*** Given data ***

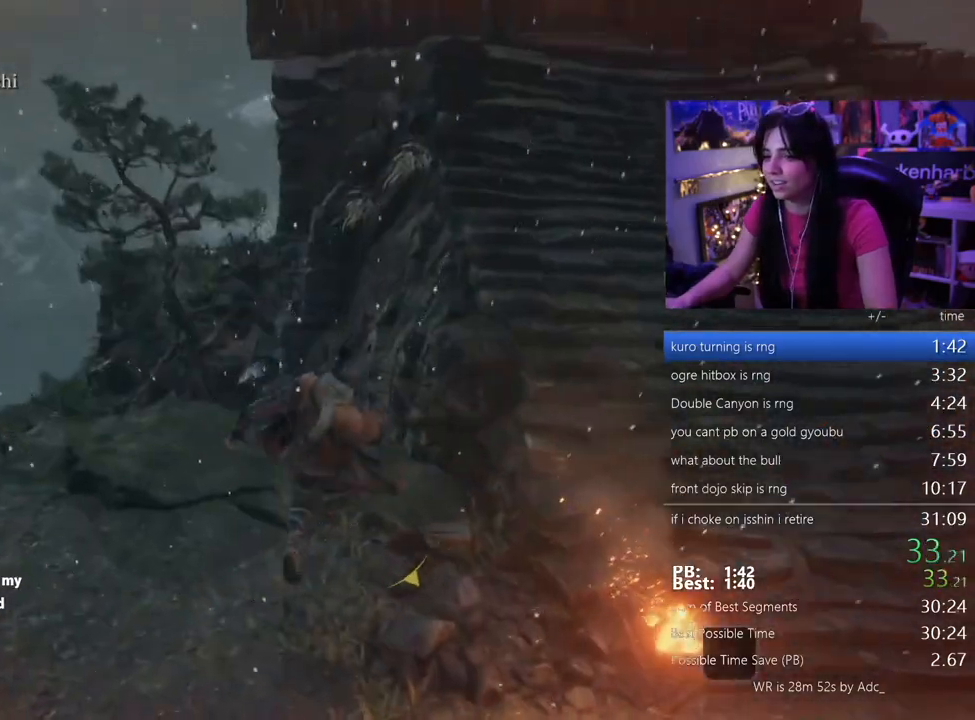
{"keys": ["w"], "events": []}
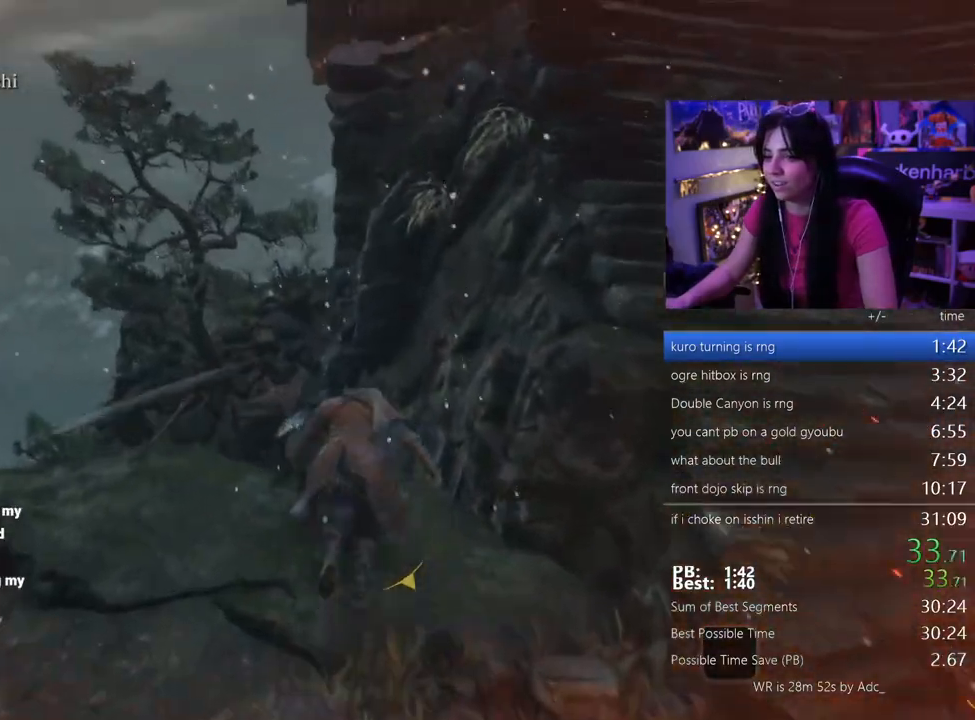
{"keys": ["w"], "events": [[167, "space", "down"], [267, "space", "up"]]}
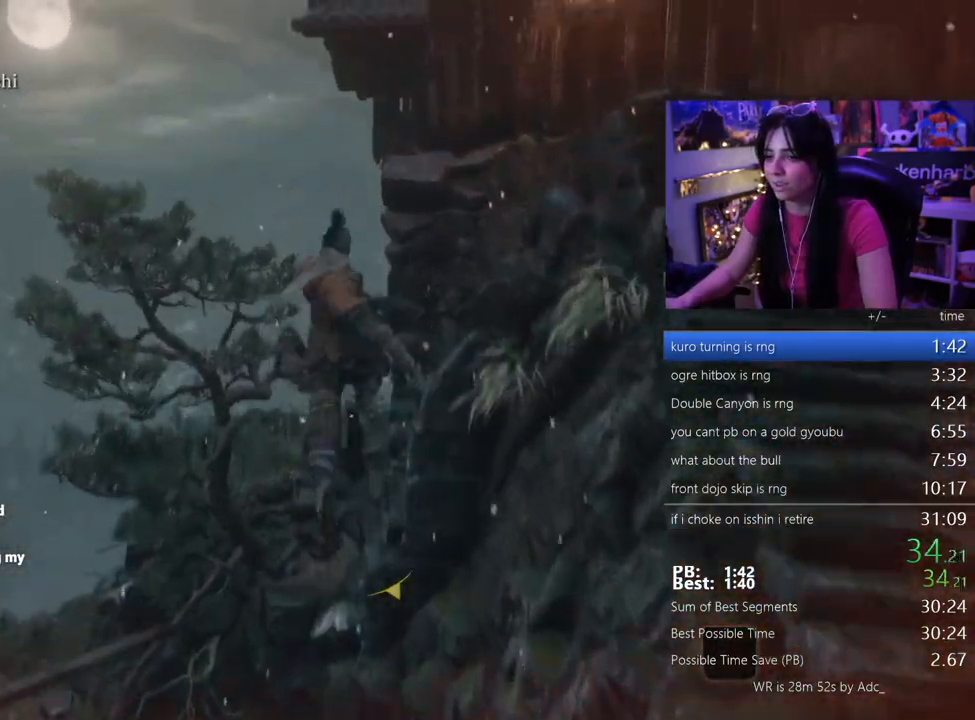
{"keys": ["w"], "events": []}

*** End of Given data ***

Exercise requirements: Repeat the data word for word. Images are not part of the copy.

Task output:
{"keys": ["w"], "events": []}
{"keys": ["w"], "events": [[167, "space", "down"], [267, "space", "up"]]}
{"keys": ["w"], "events": []}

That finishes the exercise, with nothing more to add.